GLS22 Special Edition Notes—The Power of Regret

Published February 24, 2022

You might be surprised to learn that regret can sharpen leaders’ decisions, speed learning and development, and boost individual and team performance. In his talk at The Global Leadership Summit: Special Edition on February 24, 2022, Daniel Pink drew on an unprecedented two-year study of regret—one of the most misunderstood emotions. In this talk, he explored the four core regrets that people around the world share—and how addressing them can form the cornerstone of a vibrant organizational culture.

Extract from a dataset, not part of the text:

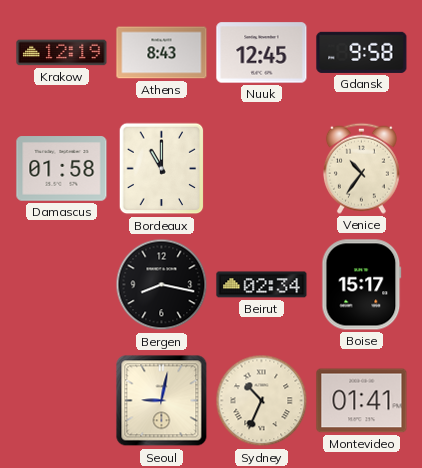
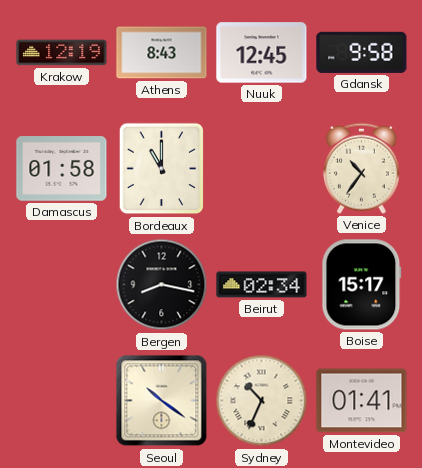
Seoul: 9:02 -> 10:21
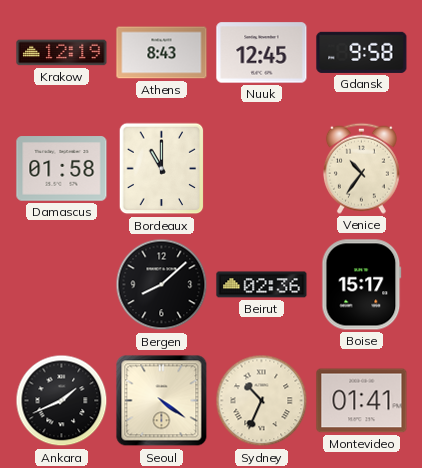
Bergen: 8:17 -> 8:08
Beirut: 02:34 -> 02:36
Ankara: none -> 1:41
Seoul: 10:21 -> 4:21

Enjoy these official notes from Daniel Pink’s session on The Power of Regret.

 

Turning the Page

 

    • After the last two years, we are about to reboot. We are about to get a fresh start.
    • We are all facing a question right now: How can we build cultures in which people can do their best work and be their best selves?
    • It starts with an emotion: regret.

 

What is Regret?

 

    • Regret is the stomach-churning feeling that the present would be better and the future brighter if only you hadn’t chosen so poorly, decided so wrongly, or acted so stupidly in the past.
    • Regret is our most transformative emotion if we deal with it properly.
    • Regret makes us human.
    • Regret is ubiquitous.
    • Regret, done right, makes us better.

 

The World Regret Survey

 

    • Collected 18,000 regrets from people in 109 countries.
    • Around the world, people express the same four regrets over and over again.
    • Beneath the surface, there is a hidden architecture that transcends national boundaries.

 

4 Types of Regrets

 

1. Foundation Regrets

 

    • They are small decisions we make early in our life that compound to make bigger issues later in life. “I regret not saving money earlier in life…”
    • Hemingway character: How did you go bankrupt? Gradually and suddenly.
      “If only I’d done the work.”

 

2. Boldness Regrets

 

    • “If only I’d taken the chance.”
    • This is especially true in the realm of work.

 

3. Moral Regrets

 

    • You’re at a juncture. You can do the right thing or the wrong thing. People do the wrong thing, and almost all of us regret it.
    • There’s lots of regret bullying. “If only I had done the right thing.”

 

4. Connection Regrets

 

    • Connection regrets are about our relationships, not just our romantic relationships, the full suite of relationships we have (family, friends, colleagues).
    • How do they come apart? They drift apart. “If only I had reached out.”

 

A Photographic Negative of the Good Life

 

    • Those 18,000 people were operating as a photographic negative of the good life.
    • If they tell you what they regret the most, they tell you what they value the most.
    • Humans need stability, growth, goodness, and love.

 

4 Core Regrets—What they sound like, and what the human need reveals.

 

    • Foundation: If only I’d done the work. Stability.
    • Boldness: If only I’d taken the chance. Growth.
    • Moral: If only I’d done the right thing. Goodness.
    • Connection: If only I’d reached out. Love.

 

Lessons For Leaders

 

    • Foundation: Fair pay, predictability.
    • Boldness: The psychological safety to learn, grow, explore, and speak up.
    • Moral: Honesty, transparency, and purpose.
    • Connection: Belonging, and genuine friendship.

 

People want to work for places that are good—places that are good are going to win the war for talent.

 

Simple Practices to Enlist Regret as a Tool to Get Better

 

Write a failure resume for yourself.

 

    • Write your failures in one column.
    • Write the lesson you learned in the second column.
    • Write what you’re going to do about it in the third column.

 

Form a regret circle with your team.

 

    • Person one shares their regret and the lesson they learned.
    • The others share advice on how to deal with it.

 

Conduct a regret pre-mortem on your next big project.

 

    • Envision that the project fails. What did we do wrong?
    • Go back to the present and do not do those things.

 

Create an island for boldness.

 

    • Carve out time and space for people to be utterly, unequivocally bold.

 

Place a phone call to yourself in 2032.

 

    • Call your future you. The you of 10 years from now is not going to care about a blue car, gray car, or what you’re having for dinner. They will care whether you built a stable foundation for family.
    • What would you tell your best friend to do?
    • Ask yourself, did I risk or act boldly? Did I act in love?